[Text shown start]

- Venue: Aoti Tennis Centre
- Dates: 17–22 October 2010
- Competitors: 52 from 16 nations

Medalists
| gold medal | Somdev Devvarman Sanam Singh | India |
| silver medal | Gong Maoxin Li Zhe | China |
| bronze medal | Cho Soong-jae Kim Hyun-joon | South Korea |
| bronze medal | Yi Chu-huan Lee Hsin-han | Chinese Taipei |

= Tennis at the 2010 Asian Games – Men's doubles =

At the 2010 Asian Games in the men's doubles tennis event, Mahesh Bhupathi and Leander Paes did not defend the title as they were both involved in the season-ending Tour Finals.
In the final, Somdev Devvarman and Sanam Singh defeated Gong Maoxin and Li Zhe 6–3, 6–7(4), [10–8].

Tie-breaks were used for the first two sets of each match, which was the best of three sets. If the score was tied at one set all, a 'super tie-break' (the first pairing to win at least 10 points by a margin of two points) would be used.

[Text shown end]
[Material shown start]

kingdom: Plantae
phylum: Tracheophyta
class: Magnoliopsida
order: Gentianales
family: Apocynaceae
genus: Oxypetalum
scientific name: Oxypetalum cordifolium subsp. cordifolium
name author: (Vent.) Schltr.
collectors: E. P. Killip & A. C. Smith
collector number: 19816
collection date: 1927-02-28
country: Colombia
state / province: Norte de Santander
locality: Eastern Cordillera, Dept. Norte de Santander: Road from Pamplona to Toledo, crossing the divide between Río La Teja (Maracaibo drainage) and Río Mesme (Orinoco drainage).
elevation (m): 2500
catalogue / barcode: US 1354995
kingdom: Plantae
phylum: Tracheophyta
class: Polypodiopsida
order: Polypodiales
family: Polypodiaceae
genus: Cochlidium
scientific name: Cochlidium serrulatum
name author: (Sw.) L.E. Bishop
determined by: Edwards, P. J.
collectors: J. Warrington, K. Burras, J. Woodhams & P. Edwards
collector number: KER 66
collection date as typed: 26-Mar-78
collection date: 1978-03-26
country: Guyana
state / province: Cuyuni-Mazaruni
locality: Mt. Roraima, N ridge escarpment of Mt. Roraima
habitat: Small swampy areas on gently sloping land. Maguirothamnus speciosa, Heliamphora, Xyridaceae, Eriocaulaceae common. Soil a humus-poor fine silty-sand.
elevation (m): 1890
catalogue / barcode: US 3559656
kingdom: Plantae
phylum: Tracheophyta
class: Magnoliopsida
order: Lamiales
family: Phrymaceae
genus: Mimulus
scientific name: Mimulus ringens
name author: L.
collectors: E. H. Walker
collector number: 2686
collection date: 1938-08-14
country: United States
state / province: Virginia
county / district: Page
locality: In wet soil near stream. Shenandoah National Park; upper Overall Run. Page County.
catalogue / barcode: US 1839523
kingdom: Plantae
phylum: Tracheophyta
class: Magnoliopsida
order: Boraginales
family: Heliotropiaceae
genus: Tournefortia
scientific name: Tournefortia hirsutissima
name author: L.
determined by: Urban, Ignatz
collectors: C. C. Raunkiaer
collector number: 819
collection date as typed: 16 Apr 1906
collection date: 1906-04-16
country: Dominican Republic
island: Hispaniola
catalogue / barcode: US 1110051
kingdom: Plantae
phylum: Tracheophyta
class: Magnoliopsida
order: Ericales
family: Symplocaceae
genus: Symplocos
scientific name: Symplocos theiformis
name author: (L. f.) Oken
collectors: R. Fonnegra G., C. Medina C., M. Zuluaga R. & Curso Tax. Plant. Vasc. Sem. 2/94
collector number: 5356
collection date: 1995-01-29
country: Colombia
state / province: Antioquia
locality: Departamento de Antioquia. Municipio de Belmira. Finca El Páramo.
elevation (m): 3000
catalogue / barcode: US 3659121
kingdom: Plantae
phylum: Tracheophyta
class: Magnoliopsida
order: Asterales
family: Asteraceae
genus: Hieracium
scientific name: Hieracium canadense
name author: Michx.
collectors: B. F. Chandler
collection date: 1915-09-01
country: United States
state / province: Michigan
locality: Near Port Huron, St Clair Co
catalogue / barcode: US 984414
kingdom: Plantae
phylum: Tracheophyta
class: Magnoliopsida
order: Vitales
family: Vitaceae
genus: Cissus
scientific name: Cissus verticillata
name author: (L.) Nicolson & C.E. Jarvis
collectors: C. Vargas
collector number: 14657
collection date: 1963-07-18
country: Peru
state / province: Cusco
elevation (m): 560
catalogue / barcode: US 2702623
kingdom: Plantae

[Material shown end]

Reproduce the 2010 Asian Games men's doubles tennis text word for word, from start to finish.

> _In response_
- Venue: Aoti Tennis Centre
- Dates: 17–22 October 2010
- Competitors: 52 from 16 nations

Medalists
| gold medal | Somdev Devvarman Sanam Singh | India |
| silver medal | Gong Maoxin Li Zhe | China |
| bronze medal | Cho Soong-jae Kim Hyun-joon | South Korea |
| bronze medal | Yi Chu-huan Lee Hsin-han | Chinese Taipei |

= Tennis at the 2010 Asian Games – Men's doubles =

At the 2010 Asian Games in the men's doubles tennis event, Mahesh Bhupathi and Leander Paes did not defend the title as they were both involved in the season-ending Tour Finals.
In the final, Somdev Devvarman and Sanam Singh defeated Gong Maoxin and Li Zhe 6–3, 6–7(4), [10–8].

Tie-breaks were used for the first two sets of each match, which was the best of three sets. If the score was tied at one set all, a 'super tie-break' (the first pairing to win at least 10 points by a margin of two points) would be used.